Sebelumnya diketahui, Chelsea baru saja bentrok dengan Fluminense di MetLife Stadium, East Rutherford, Amerika Serikat, pada Rabu (9/7) dini hari WIB.
Dalam pertandingannya itu, Chelsea sukses meraih kemenangan dengan skor 2-0 tanpa balas. Dua gol kemenangan itu pun dicetak Joao Pedro seorang.
Menariknya, laga tersebut merupakan penampilan perdana Joao Pedro sebagai starter bersama Chelsea, dimana pada pertandingan debutnya di perempat final gagal berkontribusi dalam urusan gol.
Joao Pedro sendiri sejatinya baru saja diumumkan Chelsea sebagai rekrutan terbarunya di bursa transfer pemain musim panas ini pada pekan lalu. Pemain asal Brasil itu diboyong The Blues dari Brighton & Hove Albion dengan harga 60 juta Poundsterling.
Ada pun Joao Pedro sebenarnya merupakan jebolan akademi Fluminense itu sendiri, dimana ia sudah merumput dengan klub Brasil itu sejak usia 9 tahun, sebelum akhirnya naik ke tim senior pada 2019 dengan total 37 laga dan telah membuat 10 gol di Liga Brasil.
Pertandingan dini hari tadi pun sekaligus jadi ajang reuni bagi Joao Pedro, dan sukses membuktikan bahwa Joao sudah jadi pemain yang diharapkan tim sebesar Chelsea.

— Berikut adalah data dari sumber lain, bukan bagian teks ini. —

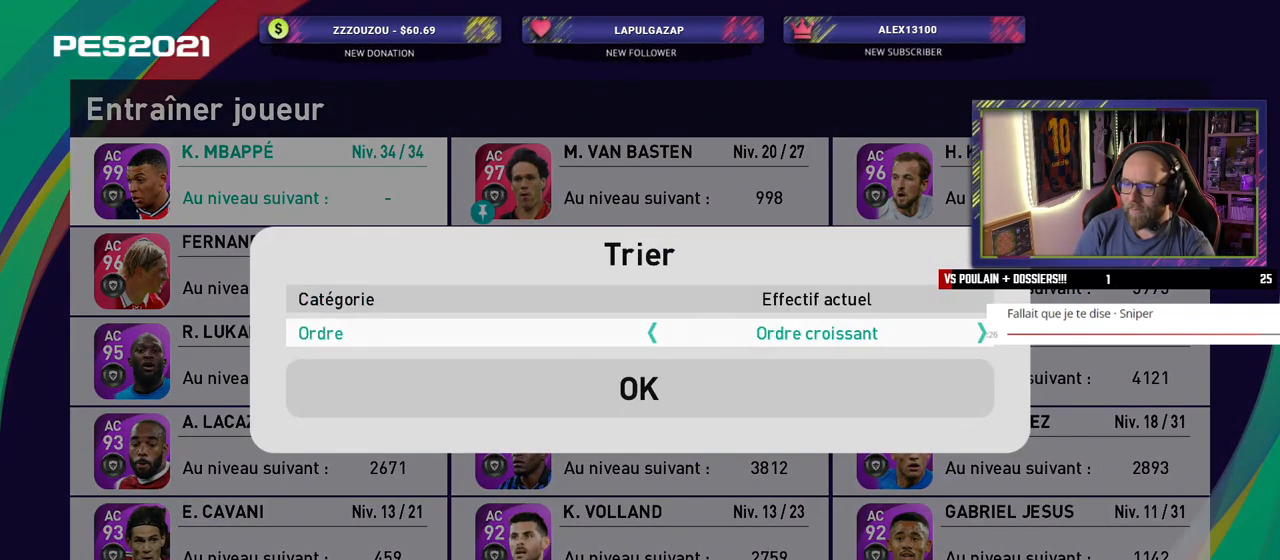
{"buttons": [], "left_stick": "center", "right_stick": "center", "events": [[60, "CROSS", "down"], [200, "CROSS", "up"]]}
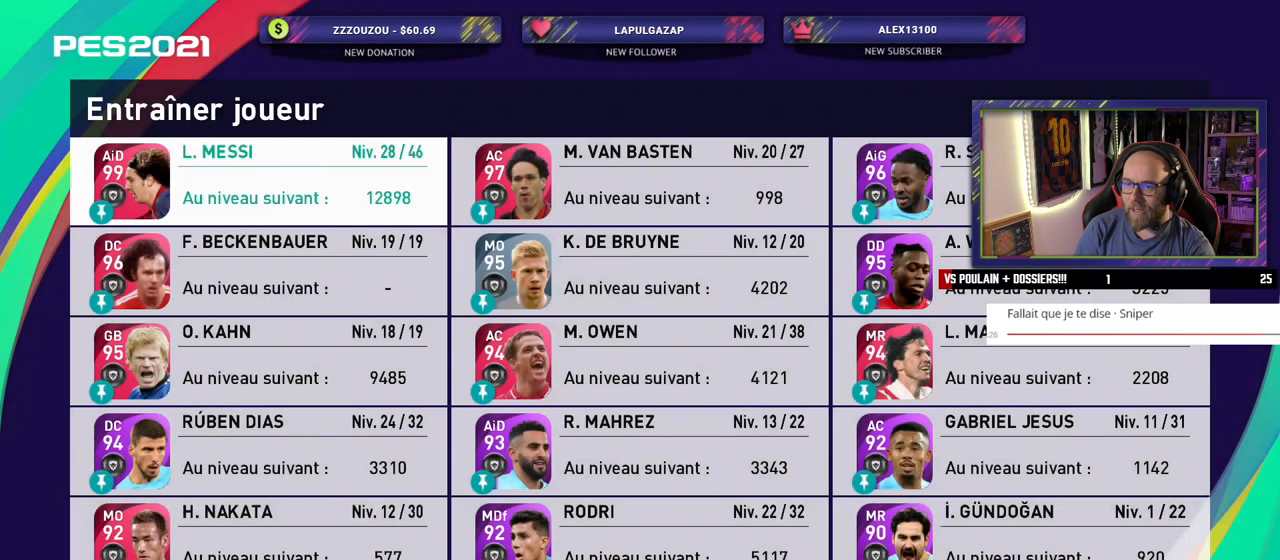
{"buttons": [], "left_stick": "center", "right_stick": "center", "events": []}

Namun, Joao Pedro merasa sedih, karena membobol klub yang membesarkannya itu. Tapi di sisi lain, ia tetap bersikap profesional.
“Mereka (Fluminense) memberikan segalanya kepada saya. Mereka memperlihatkan saya kepada dunia,” ungkap Joao, seperti dikutip Holopis.com dari ESPN.
“Saya di sini karena mereka yakin pada saya. Saya sangat bersyukur, tapi ini lah sepakbola. Saya harus profesional. Saya sedih, tapi saya harus melakukan pekerjaan saya,” imbuhnya.